ABOUT THIS TASK
I need every line from the start of the material below up to and including the line containing "61, 26) | 2692", restated exactly, with the pictures omitted.

⁂

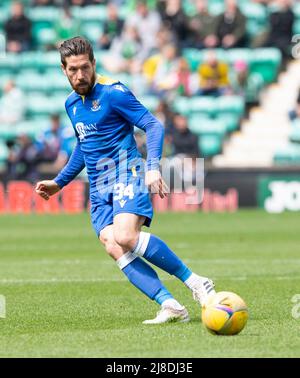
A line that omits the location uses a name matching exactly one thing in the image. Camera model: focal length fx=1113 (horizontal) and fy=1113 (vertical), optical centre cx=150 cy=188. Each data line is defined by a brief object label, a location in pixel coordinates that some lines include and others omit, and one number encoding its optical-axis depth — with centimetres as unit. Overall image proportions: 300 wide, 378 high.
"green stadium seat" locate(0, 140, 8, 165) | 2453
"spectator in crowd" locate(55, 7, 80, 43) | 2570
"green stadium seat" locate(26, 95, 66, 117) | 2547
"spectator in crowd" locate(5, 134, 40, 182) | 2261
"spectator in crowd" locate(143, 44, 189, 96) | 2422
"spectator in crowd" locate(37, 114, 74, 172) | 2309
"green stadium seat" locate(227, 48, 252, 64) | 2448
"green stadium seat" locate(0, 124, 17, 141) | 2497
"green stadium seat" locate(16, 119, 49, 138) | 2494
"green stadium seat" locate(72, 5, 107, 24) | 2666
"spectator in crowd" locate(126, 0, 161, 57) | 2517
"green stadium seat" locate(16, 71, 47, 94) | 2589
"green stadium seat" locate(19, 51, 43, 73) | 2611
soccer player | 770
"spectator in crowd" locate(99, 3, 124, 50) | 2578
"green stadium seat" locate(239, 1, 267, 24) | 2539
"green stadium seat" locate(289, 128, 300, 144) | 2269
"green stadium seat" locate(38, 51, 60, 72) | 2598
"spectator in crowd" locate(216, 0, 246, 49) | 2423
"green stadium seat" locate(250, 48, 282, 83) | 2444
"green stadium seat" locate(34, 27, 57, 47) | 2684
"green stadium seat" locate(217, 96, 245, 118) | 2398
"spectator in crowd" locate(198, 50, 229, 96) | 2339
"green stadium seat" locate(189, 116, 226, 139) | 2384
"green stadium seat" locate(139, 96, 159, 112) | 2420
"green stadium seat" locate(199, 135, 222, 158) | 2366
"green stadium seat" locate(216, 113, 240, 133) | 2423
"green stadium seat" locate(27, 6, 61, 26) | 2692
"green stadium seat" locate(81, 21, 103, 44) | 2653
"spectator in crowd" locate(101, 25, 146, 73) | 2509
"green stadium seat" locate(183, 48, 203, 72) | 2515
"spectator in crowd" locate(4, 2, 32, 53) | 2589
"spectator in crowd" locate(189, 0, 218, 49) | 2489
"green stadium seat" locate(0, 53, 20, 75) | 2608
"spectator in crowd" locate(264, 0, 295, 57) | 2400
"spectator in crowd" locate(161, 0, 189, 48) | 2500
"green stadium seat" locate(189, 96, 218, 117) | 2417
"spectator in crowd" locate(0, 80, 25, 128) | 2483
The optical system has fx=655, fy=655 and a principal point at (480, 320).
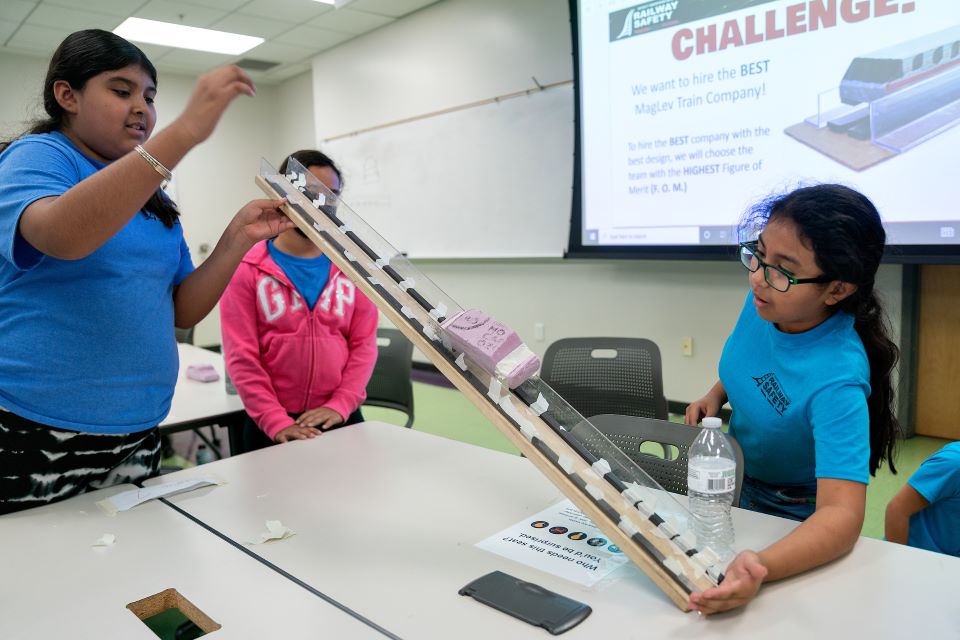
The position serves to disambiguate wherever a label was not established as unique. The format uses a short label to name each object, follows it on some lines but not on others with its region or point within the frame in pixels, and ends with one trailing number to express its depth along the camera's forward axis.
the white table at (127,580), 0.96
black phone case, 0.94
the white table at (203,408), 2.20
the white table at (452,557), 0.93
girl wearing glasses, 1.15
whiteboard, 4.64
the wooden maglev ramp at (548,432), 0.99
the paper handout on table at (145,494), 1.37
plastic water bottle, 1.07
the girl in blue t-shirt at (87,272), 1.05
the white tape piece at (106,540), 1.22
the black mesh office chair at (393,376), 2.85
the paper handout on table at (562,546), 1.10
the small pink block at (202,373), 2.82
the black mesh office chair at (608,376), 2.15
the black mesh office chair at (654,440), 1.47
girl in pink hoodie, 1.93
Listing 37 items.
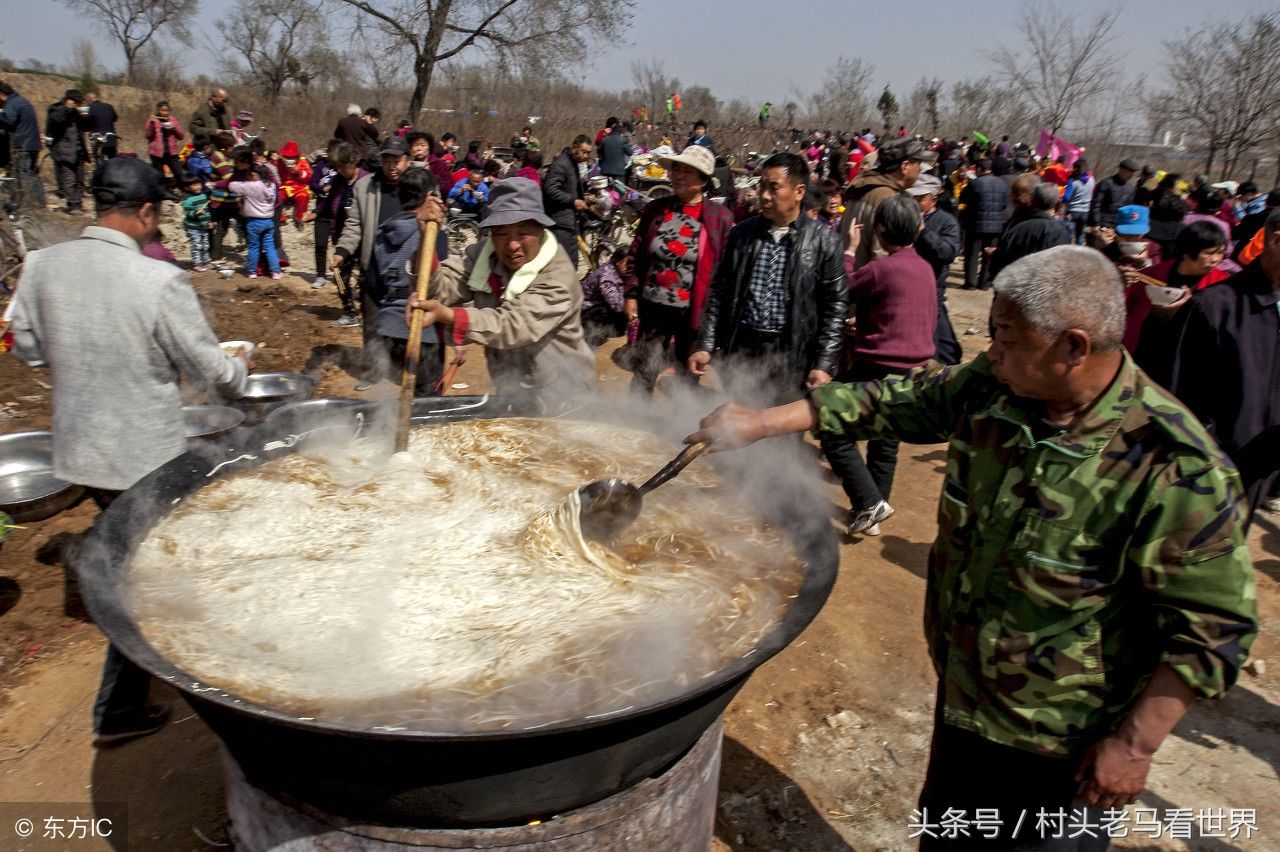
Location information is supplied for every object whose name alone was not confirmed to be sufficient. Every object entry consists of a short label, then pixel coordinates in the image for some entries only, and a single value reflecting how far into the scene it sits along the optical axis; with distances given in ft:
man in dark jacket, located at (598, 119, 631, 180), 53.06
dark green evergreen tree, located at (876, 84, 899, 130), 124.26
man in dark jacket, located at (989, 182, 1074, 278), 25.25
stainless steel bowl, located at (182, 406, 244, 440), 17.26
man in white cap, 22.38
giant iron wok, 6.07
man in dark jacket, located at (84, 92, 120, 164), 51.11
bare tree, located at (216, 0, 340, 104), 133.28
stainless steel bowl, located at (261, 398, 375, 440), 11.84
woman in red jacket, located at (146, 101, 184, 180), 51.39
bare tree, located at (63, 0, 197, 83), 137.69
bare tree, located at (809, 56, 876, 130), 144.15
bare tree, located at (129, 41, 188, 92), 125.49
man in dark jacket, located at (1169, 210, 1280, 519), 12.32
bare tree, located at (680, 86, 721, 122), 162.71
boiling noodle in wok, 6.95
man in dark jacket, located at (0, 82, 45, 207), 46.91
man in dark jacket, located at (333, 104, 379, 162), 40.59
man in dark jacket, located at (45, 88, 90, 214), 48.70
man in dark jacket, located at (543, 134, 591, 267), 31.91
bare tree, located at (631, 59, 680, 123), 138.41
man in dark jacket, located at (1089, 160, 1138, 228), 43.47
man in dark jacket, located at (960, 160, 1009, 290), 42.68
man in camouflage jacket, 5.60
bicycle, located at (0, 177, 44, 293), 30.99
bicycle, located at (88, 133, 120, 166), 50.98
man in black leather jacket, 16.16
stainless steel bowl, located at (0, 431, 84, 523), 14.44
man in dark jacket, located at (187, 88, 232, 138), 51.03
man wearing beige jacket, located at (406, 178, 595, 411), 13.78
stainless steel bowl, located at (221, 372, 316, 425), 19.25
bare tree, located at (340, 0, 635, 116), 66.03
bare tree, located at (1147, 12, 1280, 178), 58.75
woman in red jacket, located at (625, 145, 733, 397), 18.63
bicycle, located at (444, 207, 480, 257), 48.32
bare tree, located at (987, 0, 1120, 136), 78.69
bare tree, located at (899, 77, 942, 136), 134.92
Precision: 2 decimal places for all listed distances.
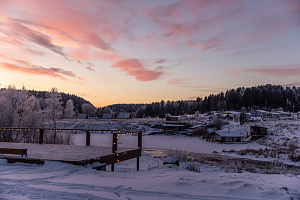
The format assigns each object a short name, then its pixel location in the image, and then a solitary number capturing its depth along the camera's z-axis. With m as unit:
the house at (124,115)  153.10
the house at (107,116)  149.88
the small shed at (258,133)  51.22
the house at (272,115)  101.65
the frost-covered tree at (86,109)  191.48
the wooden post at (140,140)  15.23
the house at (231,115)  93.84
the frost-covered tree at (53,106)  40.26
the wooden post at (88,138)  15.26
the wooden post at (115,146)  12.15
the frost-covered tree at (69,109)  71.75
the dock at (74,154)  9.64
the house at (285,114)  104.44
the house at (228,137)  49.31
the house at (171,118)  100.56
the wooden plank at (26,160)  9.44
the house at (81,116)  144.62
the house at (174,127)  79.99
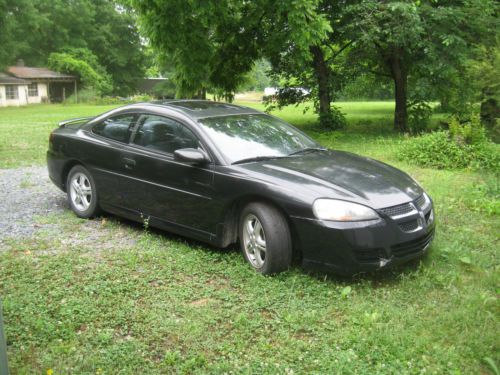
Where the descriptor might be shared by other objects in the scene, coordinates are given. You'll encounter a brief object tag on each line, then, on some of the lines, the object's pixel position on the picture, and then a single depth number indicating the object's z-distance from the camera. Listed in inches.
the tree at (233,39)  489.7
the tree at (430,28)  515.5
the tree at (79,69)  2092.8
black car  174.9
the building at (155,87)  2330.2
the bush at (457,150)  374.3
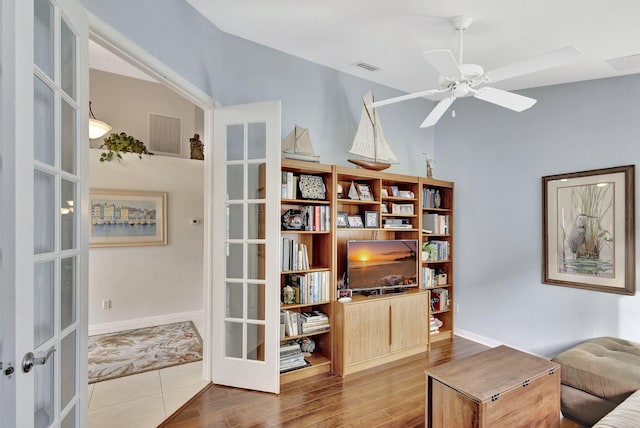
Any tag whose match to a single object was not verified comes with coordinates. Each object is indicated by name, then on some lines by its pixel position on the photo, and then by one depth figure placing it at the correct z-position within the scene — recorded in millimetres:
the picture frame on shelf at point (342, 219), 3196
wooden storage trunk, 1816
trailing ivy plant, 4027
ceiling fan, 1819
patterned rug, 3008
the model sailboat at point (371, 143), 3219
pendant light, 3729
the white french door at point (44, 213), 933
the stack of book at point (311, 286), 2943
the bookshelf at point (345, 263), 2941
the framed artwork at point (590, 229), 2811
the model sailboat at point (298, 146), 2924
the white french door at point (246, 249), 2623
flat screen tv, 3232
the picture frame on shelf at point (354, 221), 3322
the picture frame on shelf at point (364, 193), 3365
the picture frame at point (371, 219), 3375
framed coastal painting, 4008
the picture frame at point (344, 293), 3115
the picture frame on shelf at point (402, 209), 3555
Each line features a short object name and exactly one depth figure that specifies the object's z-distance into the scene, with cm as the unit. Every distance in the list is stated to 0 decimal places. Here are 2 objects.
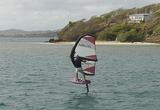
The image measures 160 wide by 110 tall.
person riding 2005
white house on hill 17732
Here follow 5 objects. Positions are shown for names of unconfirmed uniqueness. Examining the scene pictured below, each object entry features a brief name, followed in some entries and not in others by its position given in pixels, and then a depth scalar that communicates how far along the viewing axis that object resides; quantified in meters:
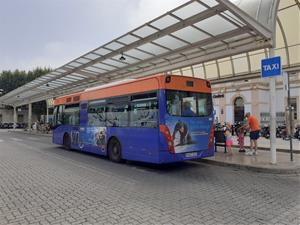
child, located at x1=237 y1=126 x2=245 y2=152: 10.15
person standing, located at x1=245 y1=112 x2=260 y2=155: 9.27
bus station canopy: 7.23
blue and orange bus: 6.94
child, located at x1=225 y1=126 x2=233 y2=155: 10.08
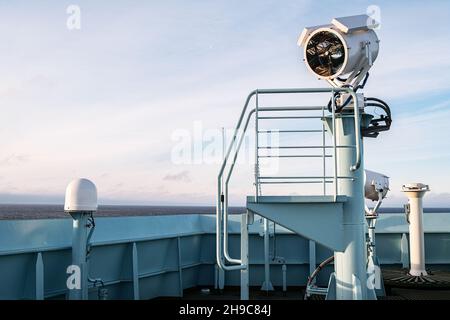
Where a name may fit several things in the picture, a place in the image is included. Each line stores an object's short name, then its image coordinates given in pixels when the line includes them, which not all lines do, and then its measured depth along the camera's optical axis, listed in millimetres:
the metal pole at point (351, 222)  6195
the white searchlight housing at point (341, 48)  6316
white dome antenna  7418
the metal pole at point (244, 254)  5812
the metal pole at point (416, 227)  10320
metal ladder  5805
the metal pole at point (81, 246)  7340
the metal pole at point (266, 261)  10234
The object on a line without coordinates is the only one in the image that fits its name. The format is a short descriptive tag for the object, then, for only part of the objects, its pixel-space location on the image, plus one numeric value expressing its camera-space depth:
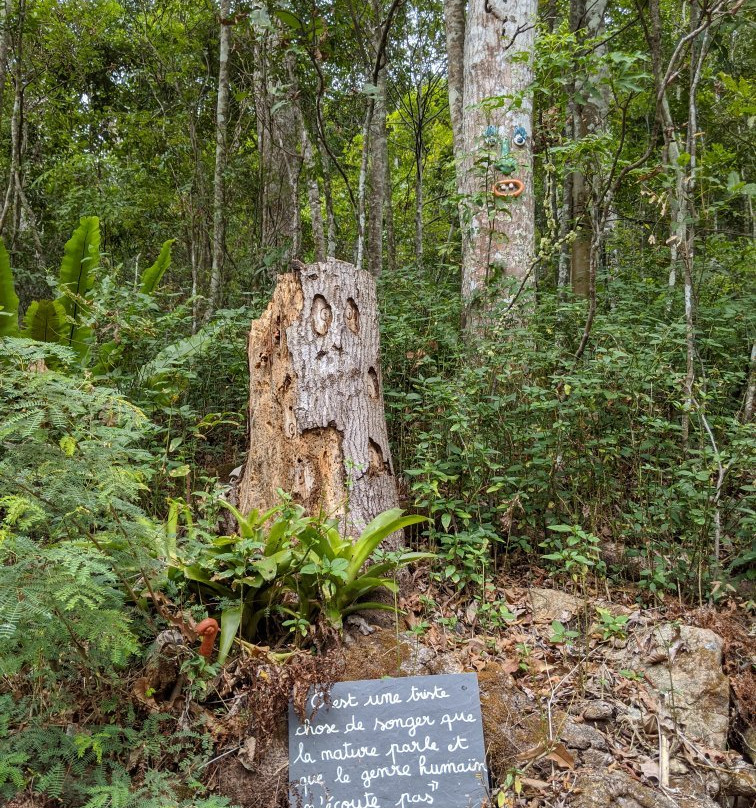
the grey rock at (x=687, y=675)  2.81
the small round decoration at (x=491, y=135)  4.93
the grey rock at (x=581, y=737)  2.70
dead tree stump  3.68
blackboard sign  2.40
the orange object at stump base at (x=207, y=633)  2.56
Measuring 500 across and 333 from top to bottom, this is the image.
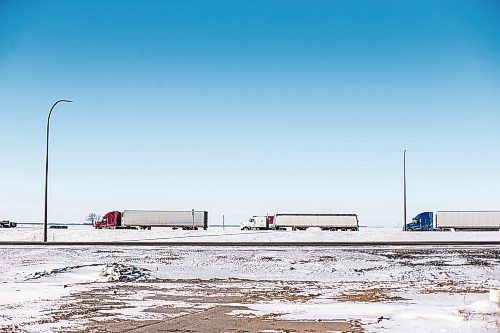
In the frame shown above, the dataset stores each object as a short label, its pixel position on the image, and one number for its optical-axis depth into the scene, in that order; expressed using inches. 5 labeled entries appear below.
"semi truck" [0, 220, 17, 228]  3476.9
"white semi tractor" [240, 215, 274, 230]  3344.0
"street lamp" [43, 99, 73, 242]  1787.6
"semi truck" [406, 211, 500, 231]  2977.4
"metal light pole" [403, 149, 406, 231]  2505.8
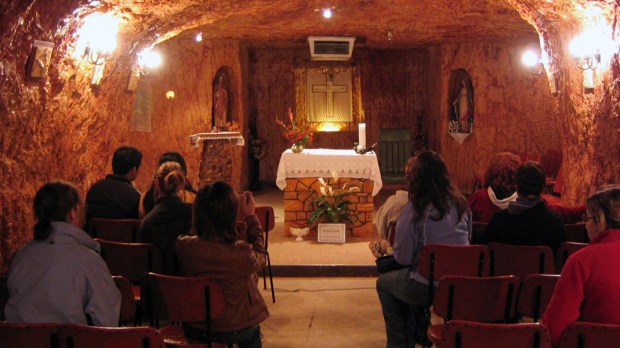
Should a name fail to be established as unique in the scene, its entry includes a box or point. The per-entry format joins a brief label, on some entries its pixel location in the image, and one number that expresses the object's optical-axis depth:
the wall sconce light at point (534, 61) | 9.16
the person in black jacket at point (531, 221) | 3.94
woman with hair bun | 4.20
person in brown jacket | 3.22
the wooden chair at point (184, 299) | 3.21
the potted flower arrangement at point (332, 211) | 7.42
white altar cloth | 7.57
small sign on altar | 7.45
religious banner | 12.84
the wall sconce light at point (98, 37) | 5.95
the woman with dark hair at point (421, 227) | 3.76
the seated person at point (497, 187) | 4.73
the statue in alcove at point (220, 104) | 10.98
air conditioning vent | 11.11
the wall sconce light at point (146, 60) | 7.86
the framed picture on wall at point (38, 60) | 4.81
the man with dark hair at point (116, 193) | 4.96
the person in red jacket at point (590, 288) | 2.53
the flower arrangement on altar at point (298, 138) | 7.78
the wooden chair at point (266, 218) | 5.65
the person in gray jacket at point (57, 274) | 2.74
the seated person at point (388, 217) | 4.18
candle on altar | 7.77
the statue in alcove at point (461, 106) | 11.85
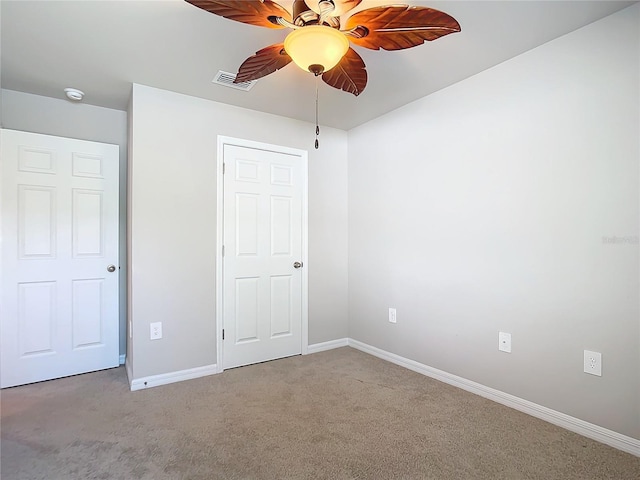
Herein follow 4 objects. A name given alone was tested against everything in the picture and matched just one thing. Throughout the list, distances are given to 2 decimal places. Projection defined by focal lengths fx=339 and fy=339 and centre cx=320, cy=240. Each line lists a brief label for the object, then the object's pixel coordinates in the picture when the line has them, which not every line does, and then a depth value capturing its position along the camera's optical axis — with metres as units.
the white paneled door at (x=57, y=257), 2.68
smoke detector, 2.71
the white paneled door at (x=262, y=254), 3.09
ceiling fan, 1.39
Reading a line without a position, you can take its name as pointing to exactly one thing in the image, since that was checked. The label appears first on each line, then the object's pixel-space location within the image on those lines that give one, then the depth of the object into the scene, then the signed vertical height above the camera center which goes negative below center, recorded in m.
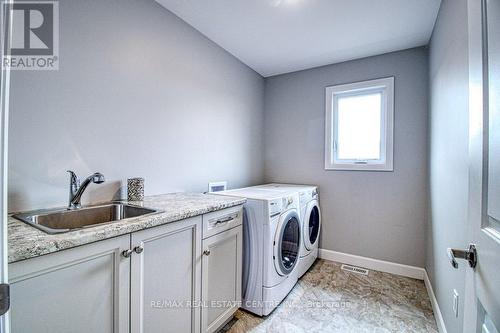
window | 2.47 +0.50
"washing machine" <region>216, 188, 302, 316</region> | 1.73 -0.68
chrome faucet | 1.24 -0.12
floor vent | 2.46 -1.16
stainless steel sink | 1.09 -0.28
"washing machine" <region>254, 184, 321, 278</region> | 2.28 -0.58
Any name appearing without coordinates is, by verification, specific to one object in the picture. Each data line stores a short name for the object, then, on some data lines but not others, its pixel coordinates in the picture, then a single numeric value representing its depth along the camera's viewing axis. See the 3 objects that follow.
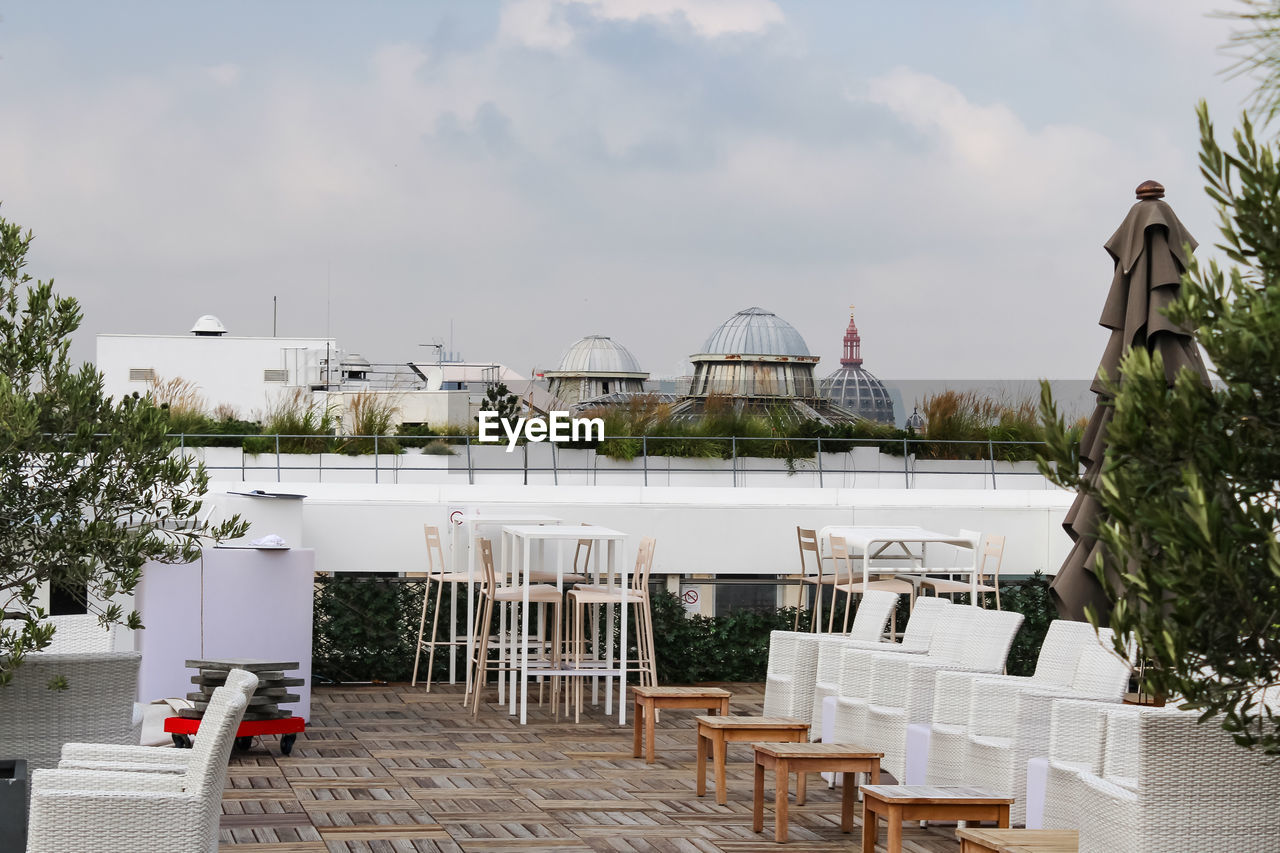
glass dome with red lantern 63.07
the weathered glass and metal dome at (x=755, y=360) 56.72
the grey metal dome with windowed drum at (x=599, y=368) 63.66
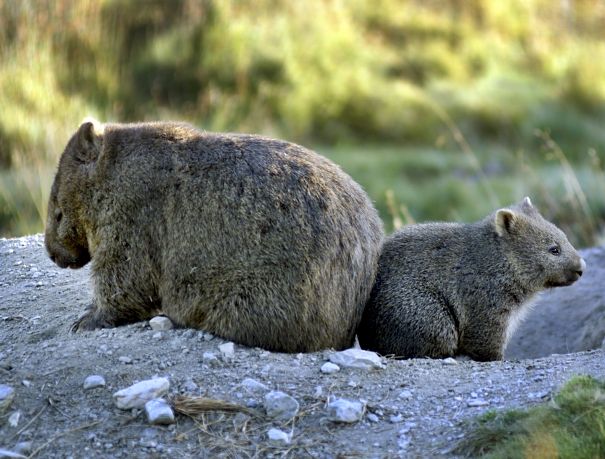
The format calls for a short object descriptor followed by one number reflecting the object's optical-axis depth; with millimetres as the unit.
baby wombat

⁂

OUTPUT
A line that omits the location uses a name matching exactly one thing in the image. Camera model: focal length fx=1113 (horizontal) and fy=1113 (vertical), optical centre cx=150 cy=188. Each data line is defined by a brief object label, a location in pixel coordinates that some lines include and others omit, and one number encoding its optical-axis depth — with centimetres as unit. Overall image proportions: 300 wide, 378 high.
"green stadium seat" locate(0, 140, 8, 165) | 2453
"spectator in crowd" locate(55, 7, 80, 43) | 2570
"green stadium seat" locate(26, 95, 66, 117) | 2547
"spectator in crowd" locate(5, 134, 40, 182) | 2261
"spectator in crowd" locate(143, 44, 189, 96) | 2422
"spectator in crowd" locate(37, 114, 74, 172) | 2309
"green stadium seat" locate(227, 48, 252, 64) | 2448
"green stadium seat" locate(0, 124, 17, 141) | 2497
"green stadium seat" locate(16, 119, 49, 138) | 2494
"green stadium seat" locate(72, 5, 107, 24) | 2666
"spectator in crowd" locate(126, 0, 161, 57) | 2517
"green stadium seat" locate(16, 71, 47, 94) | 2589
"green stadium seat" locate(19, 51, 43, 73) | 2611
soccer player | 770
"spectator in crowd" locate(99, 3, 124, 50) | 2578
"green stadium seat" locate(239, 1, 267, 24) | 2539
"green stadium seat" locate(289, 128, 300, 144) | 2269
"green stadium seat" locate(38, 51, 60, 72) | 2598
"spectator in crowd" locate(216, 0, 246, 49) | 2423
"green stadium seat" locate(250, 48, 282, 83) | 2444
"green stadium seat" locate(34, 27, 57, 47) | 2684
"green stadium seat" locate(217, 96, 245, 118) | 2398
"spectator in crowd" locate(198, 50, 229, 96) | 2339
"green stadium seat" locate(189, 116, 226, 139) | 2384
"green stadium seat" locate(139, 96, 159, 112) | 2420
"green stadium seat" locate(199, 135, 222, 158) | 2366
"green stadium seat" locate(216, 113, 240, 133) | 2423
"green stadium seat" locate(27, 6, 61, 26) | 2692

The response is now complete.